Politics can pollute the joys of the classroom and oftentimes shoo people away from teaching altogether, Annatjie Dailey said. Educators in Florida are no stranger to this with Gov. Ron DeSantis banning Black history curricula and defunding diversity, equity and inclusion efforts.

But the Daileys pay it no mind. Annatjie Dailey’s students are mostly Hispanic, a gallery of Black authors are still on her whiteboard. She still plans to educate her kids about important Black figures every school day during Black History Month. Even her fashion sense and how she carries herself is an example of Blackness, she said.

“In that aspect, they have a positive Black woman that they see every single day,” Annatjie Dailey said. “I think representation is key in any school where you don’t see that many people who look like you, but when you do see those people that look like you, it’s like, ‘Oh, OK. That’s what I need to see.’”

Adaria Dailey makes it pretty loud and clear that she teaches for the culture no matter where she is or who is in her class. She celebrates Blackness by wearing clothes with Juneteenth colors or anything representing Black culture.

“I’m professional, but I’m not going to change myself just to please others, me personally,” Adaria Dailey said. “When it comes to Blackness, I push it. I tell my kids it’s Black History Month every month.”

Although a teacher shortage is wreaking havoc in all 50 states, Adaria Dailey has hope for her generation in the classroom.

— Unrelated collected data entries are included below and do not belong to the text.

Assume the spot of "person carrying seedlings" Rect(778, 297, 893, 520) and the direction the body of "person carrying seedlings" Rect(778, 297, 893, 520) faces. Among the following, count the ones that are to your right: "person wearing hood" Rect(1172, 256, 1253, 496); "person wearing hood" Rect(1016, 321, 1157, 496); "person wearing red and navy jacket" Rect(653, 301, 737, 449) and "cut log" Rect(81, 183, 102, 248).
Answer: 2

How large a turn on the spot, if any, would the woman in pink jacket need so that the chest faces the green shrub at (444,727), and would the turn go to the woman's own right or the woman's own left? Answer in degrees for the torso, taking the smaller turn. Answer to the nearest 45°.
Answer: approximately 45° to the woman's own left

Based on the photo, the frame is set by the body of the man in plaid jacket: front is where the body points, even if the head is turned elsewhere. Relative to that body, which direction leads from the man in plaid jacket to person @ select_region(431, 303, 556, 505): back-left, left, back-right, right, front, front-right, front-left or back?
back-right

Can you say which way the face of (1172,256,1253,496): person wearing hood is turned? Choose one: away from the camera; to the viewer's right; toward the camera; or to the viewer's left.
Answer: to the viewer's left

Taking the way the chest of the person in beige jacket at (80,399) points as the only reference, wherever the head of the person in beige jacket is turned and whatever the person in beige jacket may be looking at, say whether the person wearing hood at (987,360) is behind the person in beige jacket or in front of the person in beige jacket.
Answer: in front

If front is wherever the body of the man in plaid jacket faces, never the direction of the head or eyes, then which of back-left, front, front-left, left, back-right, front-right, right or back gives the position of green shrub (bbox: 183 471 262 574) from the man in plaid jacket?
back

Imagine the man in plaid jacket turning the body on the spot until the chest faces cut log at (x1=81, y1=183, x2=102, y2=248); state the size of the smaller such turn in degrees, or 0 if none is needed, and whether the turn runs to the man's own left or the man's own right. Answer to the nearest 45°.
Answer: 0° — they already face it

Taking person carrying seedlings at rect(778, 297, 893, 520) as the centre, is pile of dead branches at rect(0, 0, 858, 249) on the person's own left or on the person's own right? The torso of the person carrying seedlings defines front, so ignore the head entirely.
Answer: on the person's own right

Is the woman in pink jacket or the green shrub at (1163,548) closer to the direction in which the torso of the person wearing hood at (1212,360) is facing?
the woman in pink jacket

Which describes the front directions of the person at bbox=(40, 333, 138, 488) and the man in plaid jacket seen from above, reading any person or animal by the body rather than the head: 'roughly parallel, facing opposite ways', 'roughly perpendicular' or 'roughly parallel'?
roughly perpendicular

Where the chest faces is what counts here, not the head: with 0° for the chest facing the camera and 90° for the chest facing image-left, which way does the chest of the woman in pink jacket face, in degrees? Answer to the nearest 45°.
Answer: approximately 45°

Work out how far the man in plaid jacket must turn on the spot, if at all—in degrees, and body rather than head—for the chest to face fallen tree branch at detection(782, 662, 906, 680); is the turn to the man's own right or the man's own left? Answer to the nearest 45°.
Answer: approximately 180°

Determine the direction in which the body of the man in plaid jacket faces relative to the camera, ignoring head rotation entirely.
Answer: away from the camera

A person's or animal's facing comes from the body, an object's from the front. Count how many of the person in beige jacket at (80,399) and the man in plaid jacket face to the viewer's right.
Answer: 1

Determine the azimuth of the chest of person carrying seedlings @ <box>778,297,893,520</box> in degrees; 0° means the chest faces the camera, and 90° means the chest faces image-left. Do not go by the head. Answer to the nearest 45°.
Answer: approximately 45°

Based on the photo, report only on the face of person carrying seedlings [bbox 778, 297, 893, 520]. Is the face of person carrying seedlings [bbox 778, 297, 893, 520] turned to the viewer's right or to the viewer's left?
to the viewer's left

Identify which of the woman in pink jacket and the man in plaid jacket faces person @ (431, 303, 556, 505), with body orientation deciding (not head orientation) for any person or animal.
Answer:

“I feel like a preteen would be more comfortable talking to somebody young like me than, you know, like a 50 or 60-year-old. No shade to them,” Adaria laughed looking at her mother.

“I chose to teach middle school because I want to make an impact on students molding themselves into being great young people,” she continued. “Because I had the best foundation as you can see. Why not spread the love?”